The owner of our hostel gave us the phone number of a local student who organised day trips out of the city. We called him, and he arranged for a friend to be our tour guide the following day.
Early the next morning, we hopped in Moises’ car and started our ascent from San Salvador. First stop: Lake Coatepeque. As we approached the lake you started to get the feeling that this was a special place. We took a sharp turn off the main road and down a dirt road that put the 4×4 through it’s paces. After a bumpy 5 minute ride down, we pulled up in front of the lake.
Bright green trees covered the hills surrounding the lake, with the deep blue water reflecting the deep blue sky above. This was the perfect place for a lazy few hours just enjoying nature. As I hopped in the water, I’m almost certain that I was the only person in the whole lake. The cool, clear water was amazing. I could have stayed there all day (or at least until my hand shrivelled to the point of no return). Whilst floating there I realised how much I loved the feeling of being in the water, the silence of being under water. Not everybody is, but I am definitely a “water person”.
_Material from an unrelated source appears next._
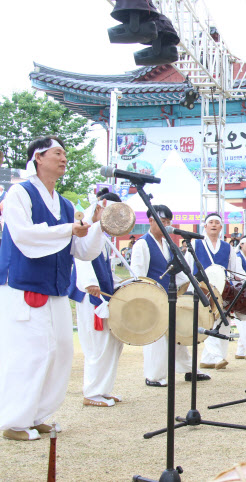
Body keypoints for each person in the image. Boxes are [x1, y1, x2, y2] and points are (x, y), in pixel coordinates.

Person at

After lunch, we slowly drove up and around the hills surrounding the lake, stopping off at a few view points a long the way before arriving at the perfect place to take in the Izalco Volcano. Hotel de Montaña Cerro Verde still sits in opposite the imposing volcano, despite being abandoned in 1997 following a huge earthquake damaged it in 1986. Since then, another large earthquake further damaged the hotel in 2001 but the site remains open to explorers to take in the view. It’s quite surreal to walk through an abandoned mountain top hotel, which appears to have been quite hastily exited with fridges and other signs of life still in place.
As we arrived at the hotel, the clouds parted and the view got better and better and better. The volcano was huge, its slopes were steep and now, the sky above it was perfectly clear. I couldn’t have asked for a better view as we sat on the concrete ledge without saying a word. Sometimes, there are no need for words and this was one of those moments. When the silence lifted, our new friend Moises told us that he had once mountain biked down the side of the volcano – looking at how steep the slopes were, and thinking back to when we boarded down the side of a volcano in Nicaragua, I thought he might have been slightly insane. What a legend!
To finish an amazing day, we took a 30 minute hike through the forest for an incredible view of the lake and other volcanoes before hopping back in the car and making our way to Santa Ana…
I loved El Salvador, especially it’s natural beauty. What’s the most beautiful place you’ve ever visited?